The mystery of the stolen panel
Towering a stone’s throw away from De Abt, the impressive St. Bavo Cathedral is a building inextricably linked to the brothers Hubert and Jan Van Eyck. Together with Hans Memling, Rogier van der Weyden and Dirk Bouts, to name but a few, they belong to the school of the Flemish Primitives. This group of painters from the late 15th and early 16th century based in the (Southern) Netherlands is world famous. Jan Van Eyck is even known as the inventor of the oil painting technique.
The theft of the Righteous Judges
Commissioned by the wealthy merchant Joos Vijd, the Van Eyck brothers painted ‘The Adoration of the Mystic Lamb’ between 1430 and 1432. The triptych consists of 12 wooden panels and is one of the most stunning masterpieces in the world. Vijd later donated the altarpiece to St Bavo’s Cathedral.
Two panels disappeared on the night of 10 to 11 April 1934: ‘John the Baptist’ and the ‘The Righteous Judges’. While the former panel was returned anonymously a few days later, ‘The Righteous Judges’ vanished without a trace. The location of the panel remains elusive to this day, despite intense investigations.
Who stole it?
Even though theories about the theft of ‘The Righteous Judges’ abound, it remains a total mystery to date. The main suspect was Arsène Goedertier, a Flemish stockbroker and art lover from Wetteren. Legend has it that he had stolen the panel and hidden it somewhere.
But, according to a former Ghent police commissioner, he must have received help from the diocese of Ghent to pull it off. Even though, on his deathbed, Arsène Goedertier admitted that he knew where the panel was, finding the exact location was no longer possible.

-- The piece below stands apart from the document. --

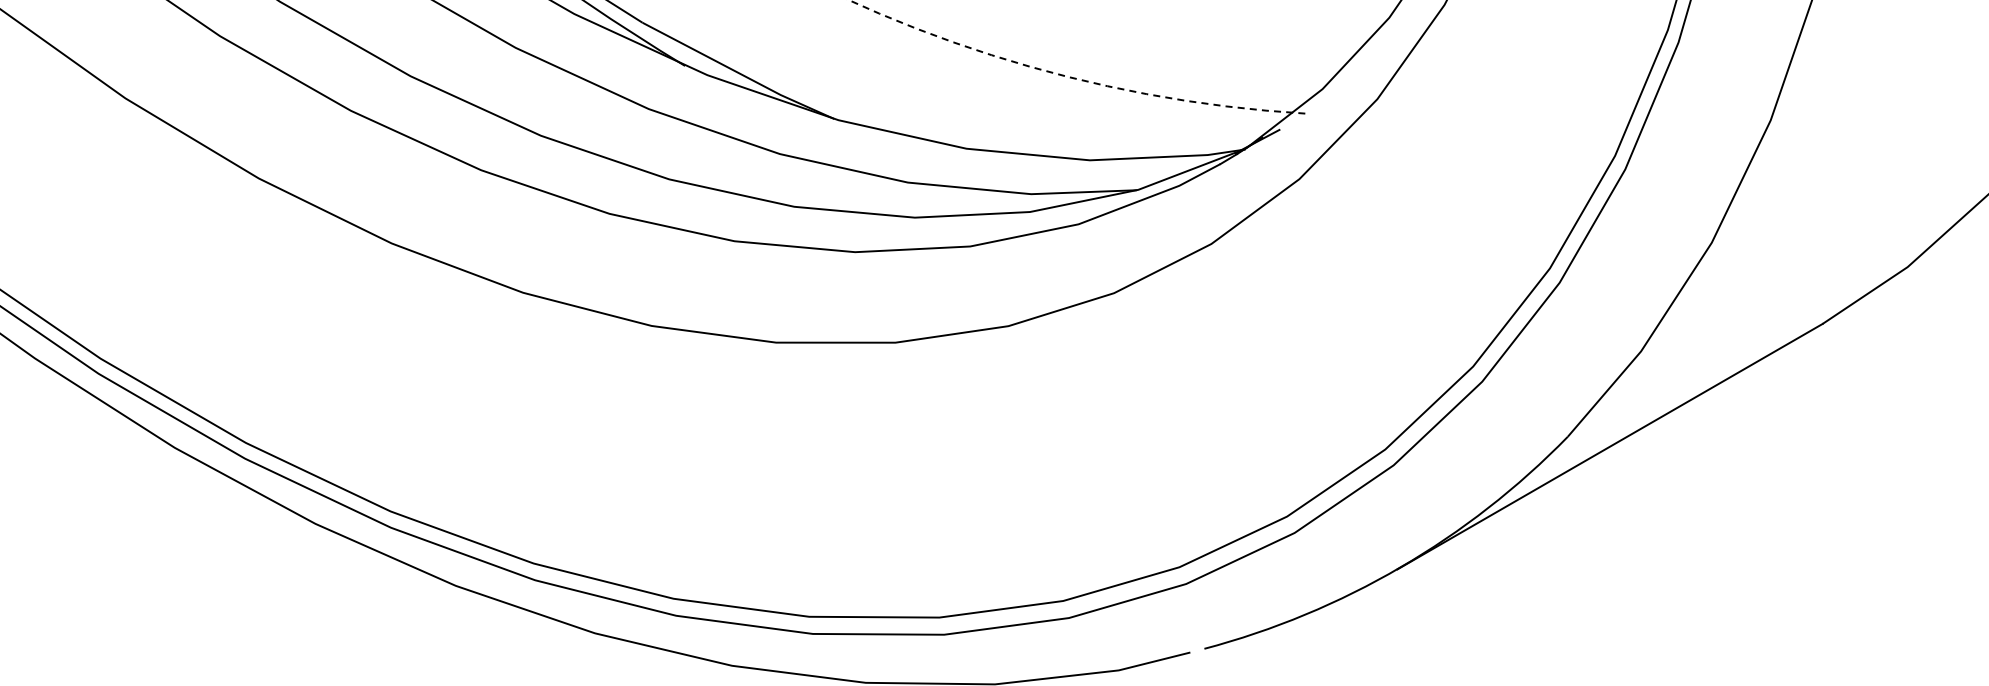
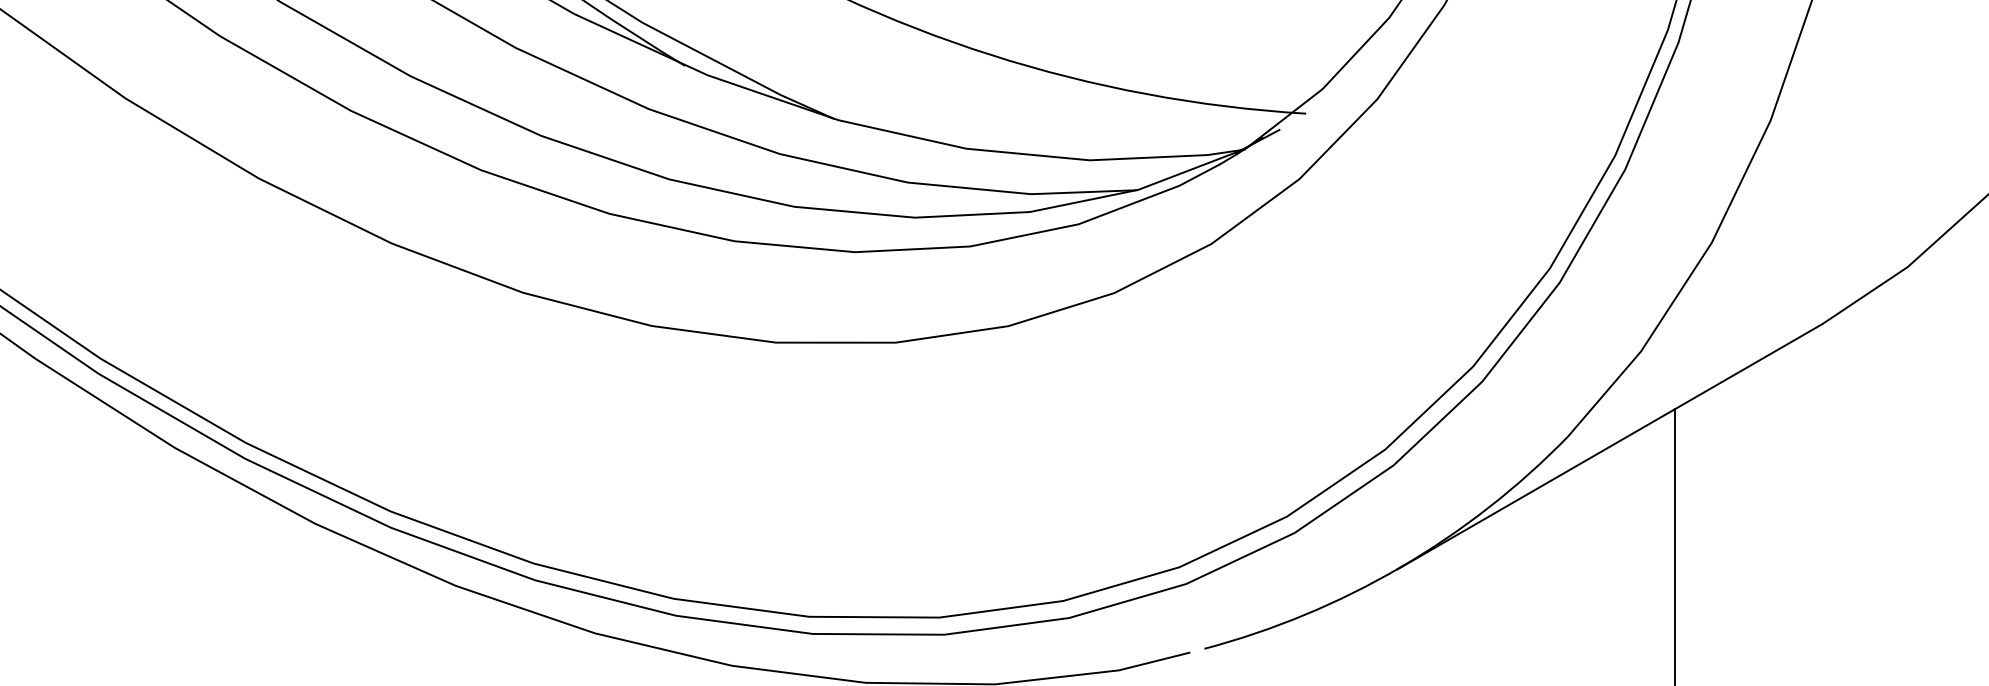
arc at (1074, 78): dashed -> solid
line at (1674, 545): none -> present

The theft and the Abbot of Orval
According to various sources, none other than Abbot Marie-Albert Van der Cruyssen knew more about the panel’s theft and the secret location. In 1953, he was spotted riding together in an automobile with Valère Goedertier, the younger brother of the alleged thief, and Canon Gabriel Vanden Gheyn, curator at the time of the theft. In that period, Marie-Albert was already struggling with serious health problems.
Who is the illustrious Abbot of Orval? Discover the story of Karel van der Cruyssen.
According to a former police commissioner, the priest fled during the Second World War to keep the panel out of Nazi hands. Presumably with the Louvre as his final destination as the artwork was cleaned there. According to the former commissioner, the Louvre archives contain an authentic colour photograph of the stolen panel.
Today, the theft and the hiding place of ‘The Righteous Judges’ remain a big mystery. A situation that is unlikely to change for a while.
2020: Van Eyck year
In 2020, the fully restored altarpiece of ‘The Adoration of the Mystic Lamb’ will return to its original home: St Bavo’s Cathedral. At the same time, the Van Eyck brothers will be honoured with a wonderful exhibition at MSK Ghent and festivities in and around the cathedral.
De Abt will also be celebrating with a range of activities and a special menu. We, too, are immensely proud of the brilliant brothers.